Anyone interested in learning more about Adrian’s tiny system can check it out in the May-June 2021 submission of the Drool page here.

One Shot of Beer, Please (sidebar)

As the brewer of already comically small batches of beer, I decided last year to brew one quart (1 L) of beer, and the result was perfectly adequate. But upon telling my brother of my triumphant micro exploits, he responded with a sigh, a roll of the eyes, and a fateful jeer: “What’s next, a shot of beer?”

Oh yes, that’s what’s next.
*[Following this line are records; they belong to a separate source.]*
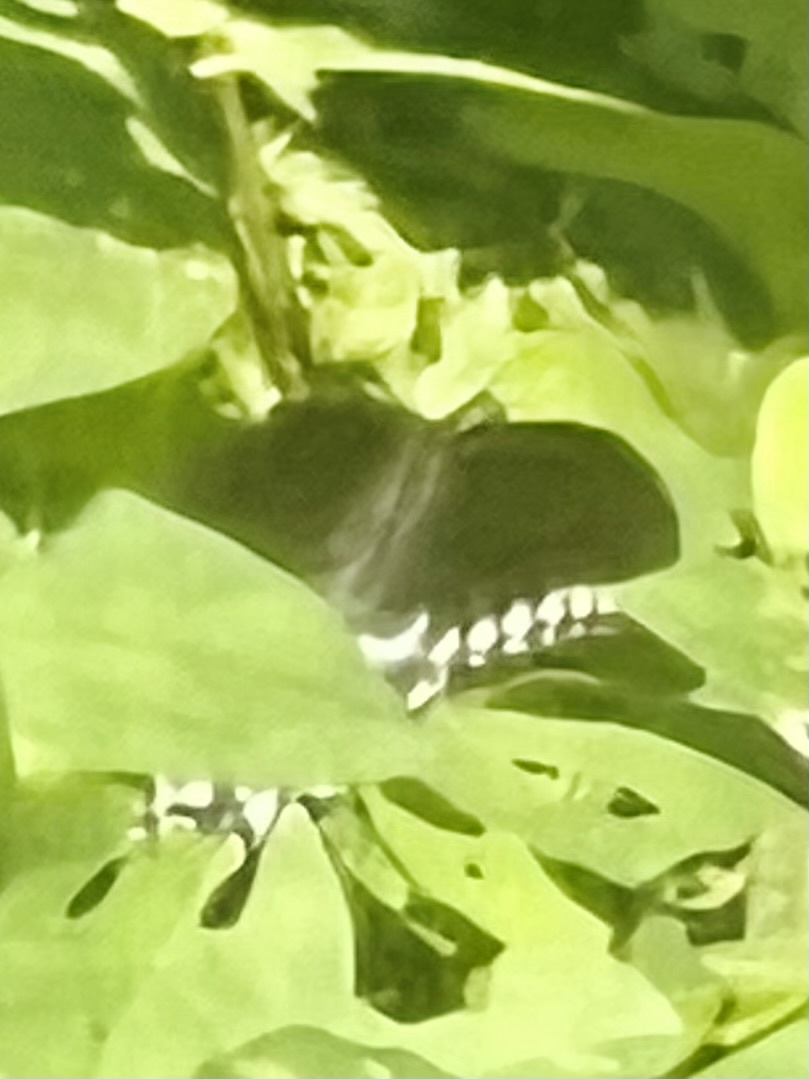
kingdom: Animalia
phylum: Arthropoda
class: Insecta
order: Lepidoptera
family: Papilionidae
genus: Papilio
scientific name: Papilio troilus
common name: Spicebush swallowtail
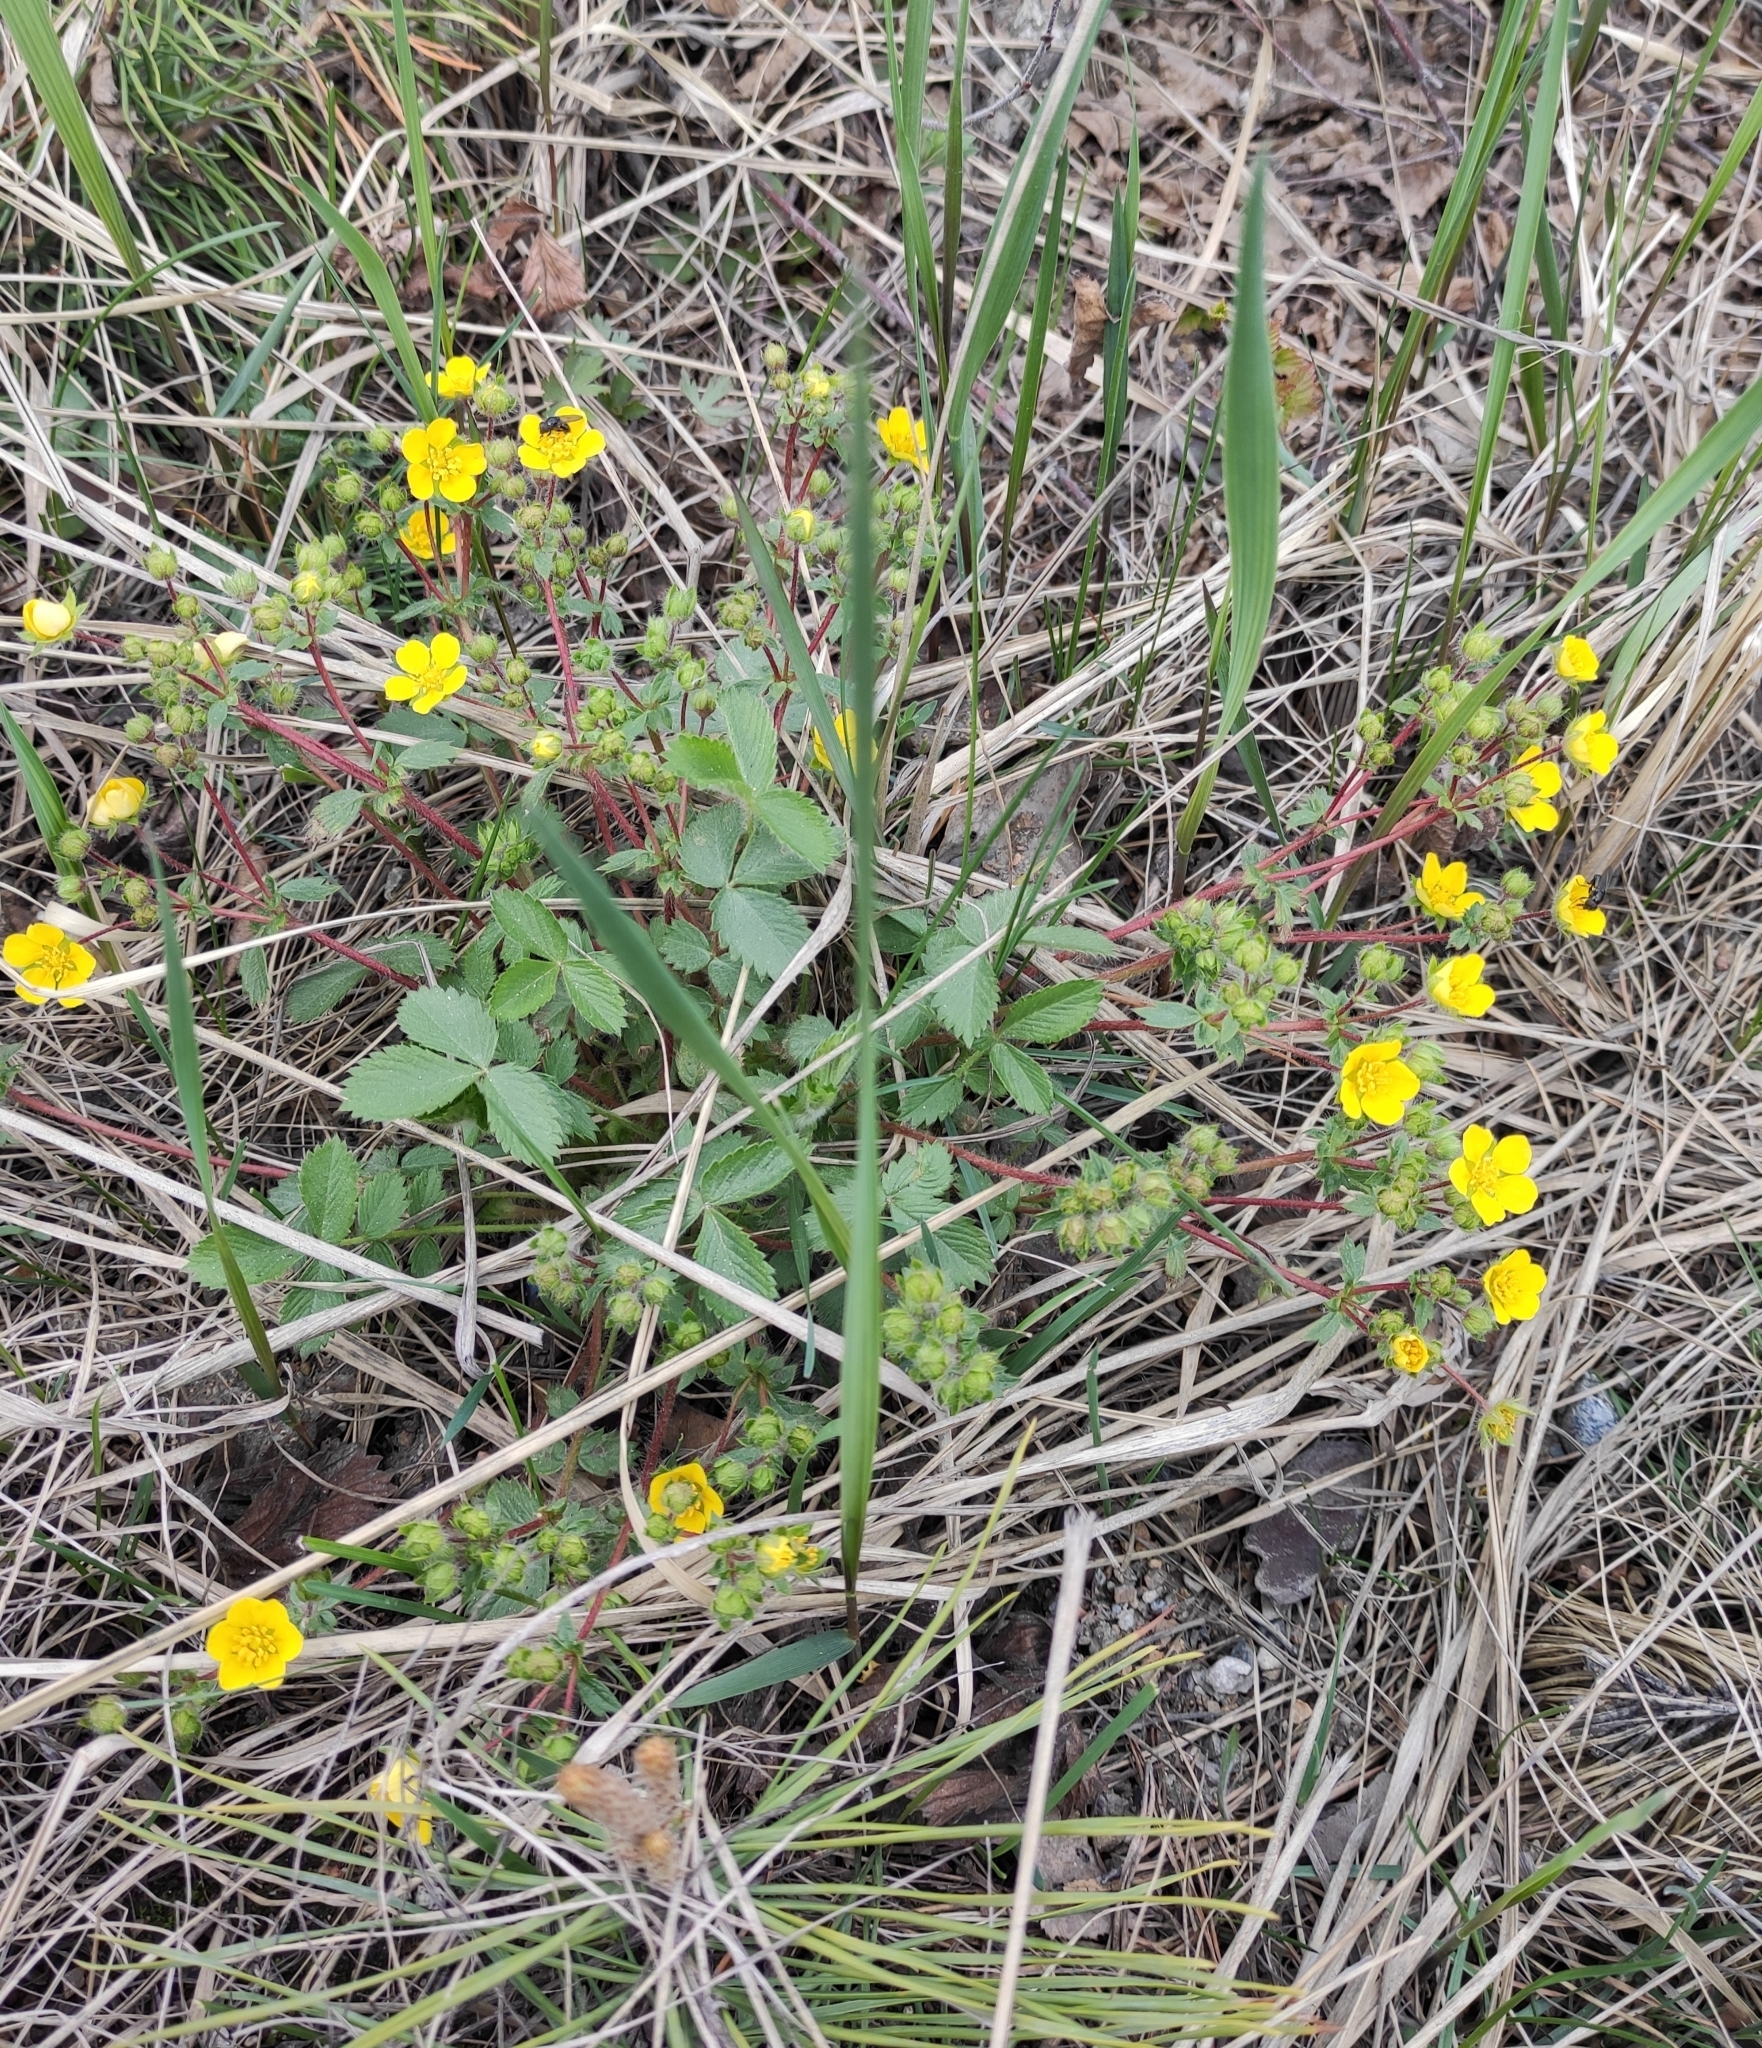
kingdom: Plantae
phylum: Tracheophyta
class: Magnoliopsida
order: Rosales
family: Rosaceae
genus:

I took his acerbic words as a challenge, and fortunately, through that 1-quart (1-L) batch, I’d developed a method of mitigating the otherwise insane mash heat loss on this scale — utilizing plastic bags and a sous vide bath set to the mash temperature. Throw in a 50 mL graduated cylinder and a PET bottle with a CarbCap®, and you, too, can brew a Frankenstein’s monster of a beer.

Technically speaking, the process was seamless: Salt a gallon (3.8 L) of water (per the recipe below), crush some grain with a hammer, add that and your hops to a sealed sous vide bag, mash at 152 °F (67 °C), isomerize at 180 °F (82 °C) (you’ll get 17% bittering efficiency at this temperature, per Milk the Funk), run the tiny pouch under cold water to cool, strain into the “fermenter,” place in a temperature-controlled fridge at your fermentation temperature (no need to thermowell given the extremely high surface area-to-volume ratio), wait, cold crash, rack to a PET bottle, carbonate, and enjoy. Surprisingly straightforward!

As for the big question: The taste. I recorded the following notes: “Malty, round, yeasty, just a touch thin, no real off-flavors besides light astringency, possibly due to high-temperature mash, warm due to carbing method, would consider brewing a gallon of it.”

Here’s the recipe: 

45 mL of Pale Kellerbier:
15 g Munich malt
DME to correct gravity if necessary
1.15 g 4% AA hops
0.1–0.2 g dry ale yeast

For the water (per gallon/3.8 L)
0.6 g Gypsum
0.5 g CaCl2 

Step by step
Mash with 75 mL of prepared water as 1 mL of water is absorbed per g of grain. Mash, with hops, at 152 °F (67 °C) for 60 minutes, then 180 °F (82 °C) for 60 minutes.

Chill and rack to a 50-mL graduated cylinder. Add 0.1–0.2 g dry ale yeast, ferment at 65 °F (18 °C). Yield will be ~45 mL beer, 15 mL sediment. Carbonate at ~12 psi, 38 °F (3 °C), in a chilled PET bottle (the beer will, as it did for me, absorb a ton of heat and be raised into the high 50s/low 60s °F/15–17 °C if you don’t chill the bottle prior to adding wort).